Long also contacted Jean Lafitte, who ran a large smuggling operation on Galveston Island. His letter suggested that the new government establish an admiralty court at Galveston, and offered to appoint Lafitte governor of Galveston. Unbeknownst to Long, Lafitte was actually a Spanish spy. While making numerous promises-and excuses-to Long, Lafitte gathered information about the expedition and passed it on to Spanish authorities. By July 16, the Spanish Consul in New Orleans had warned the viceroy in Mexico City that "I am fully persuaded that the present is the most serious expedition that has threatened the Kingdom".

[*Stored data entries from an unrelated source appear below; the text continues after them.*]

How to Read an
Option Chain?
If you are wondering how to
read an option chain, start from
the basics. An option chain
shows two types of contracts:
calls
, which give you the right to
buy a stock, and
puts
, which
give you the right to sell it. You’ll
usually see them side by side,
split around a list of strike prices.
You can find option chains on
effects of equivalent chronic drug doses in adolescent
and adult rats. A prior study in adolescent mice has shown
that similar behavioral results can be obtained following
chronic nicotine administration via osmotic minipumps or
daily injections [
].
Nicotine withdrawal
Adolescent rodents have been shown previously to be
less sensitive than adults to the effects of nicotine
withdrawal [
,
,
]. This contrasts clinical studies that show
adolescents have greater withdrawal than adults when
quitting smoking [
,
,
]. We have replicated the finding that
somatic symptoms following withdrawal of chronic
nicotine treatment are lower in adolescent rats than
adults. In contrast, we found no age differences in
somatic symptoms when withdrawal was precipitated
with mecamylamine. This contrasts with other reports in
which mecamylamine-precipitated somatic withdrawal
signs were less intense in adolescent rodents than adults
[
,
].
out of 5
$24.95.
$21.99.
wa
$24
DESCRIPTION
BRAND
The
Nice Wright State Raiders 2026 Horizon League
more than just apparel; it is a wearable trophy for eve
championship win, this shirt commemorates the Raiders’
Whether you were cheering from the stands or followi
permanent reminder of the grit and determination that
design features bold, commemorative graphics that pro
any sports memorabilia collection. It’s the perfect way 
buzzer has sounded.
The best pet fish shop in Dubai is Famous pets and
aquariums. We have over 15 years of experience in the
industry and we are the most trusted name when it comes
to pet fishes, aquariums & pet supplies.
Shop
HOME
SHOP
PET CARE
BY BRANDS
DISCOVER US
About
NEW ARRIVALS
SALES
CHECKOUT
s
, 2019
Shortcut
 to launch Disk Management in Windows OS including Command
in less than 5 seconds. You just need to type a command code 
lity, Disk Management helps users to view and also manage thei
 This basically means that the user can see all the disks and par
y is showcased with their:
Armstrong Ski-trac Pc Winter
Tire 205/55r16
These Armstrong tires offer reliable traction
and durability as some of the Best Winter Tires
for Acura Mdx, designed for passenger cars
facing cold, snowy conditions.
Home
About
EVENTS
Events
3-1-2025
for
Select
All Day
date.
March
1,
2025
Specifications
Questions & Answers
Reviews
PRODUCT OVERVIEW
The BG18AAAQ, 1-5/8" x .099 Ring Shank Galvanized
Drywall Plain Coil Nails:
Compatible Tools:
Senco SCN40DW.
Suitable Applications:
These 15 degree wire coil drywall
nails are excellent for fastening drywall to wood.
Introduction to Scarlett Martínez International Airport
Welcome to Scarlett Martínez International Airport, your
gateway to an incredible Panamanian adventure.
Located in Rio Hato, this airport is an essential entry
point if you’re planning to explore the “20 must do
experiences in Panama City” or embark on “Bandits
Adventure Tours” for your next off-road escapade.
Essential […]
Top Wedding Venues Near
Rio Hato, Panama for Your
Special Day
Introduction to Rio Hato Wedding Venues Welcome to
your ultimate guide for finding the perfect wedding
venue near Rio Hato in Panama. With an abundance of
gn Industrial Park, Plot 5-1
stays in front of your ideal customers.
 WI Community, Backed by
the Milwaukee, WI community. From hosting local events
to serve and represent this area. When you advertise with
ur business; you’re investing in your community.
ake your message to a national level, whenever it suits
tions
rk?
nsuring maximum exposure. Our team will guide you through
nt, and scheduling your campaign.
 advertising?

With Lafitte's lack of assistance, the expedition soon ran low on provisions. Long dispersed his men to forage for food. Discipline began to break down, and many men, including Bowie, returned home. In early October, Lafitte reached an agreement with Long to make Galveston an official port for the new country and name Lafitte governor. Within weeks, 500 Spanish troops arrived in Texas and marched on Nacogdoches. Long and his men withdrew. Over 40 men were captured. Long escaped to Natchitoches, Louisiana. Others fled to Galveston and settled along Bolivar Peninsula.

==1821 expedition==

Long joined the refugees at Bolivar Peninsula on April 6, 1820, with more reinforcements. He continued to raise money to equip a second expedition. Fifty men attempted to join him from the United States, but they were arrested by American authorities as they tried to cross into Texas. The men who had joined Long were disappointed they were paid in scrip, and they gradually began to desert. By December 1820, Long commanded only 50 men.

With the aid of Ben Milam and others, Long revitalized the Supreme Council. He later broke with Milam, and the expedition led an uncertain existence until September 19, 1821, when Long and 52 men marched inland to capture Presidio La Bahía. The town fell easily on October 4, but four days later Long was forced to surrender by Spanish troops under the command of Lieutenant Colonel Ignacio Pérez. He was taken prisoner and sent to Mexico City, where about six months later he was shot and killed by a guard — reportedly bribed to do so by José Félix Trespalacios.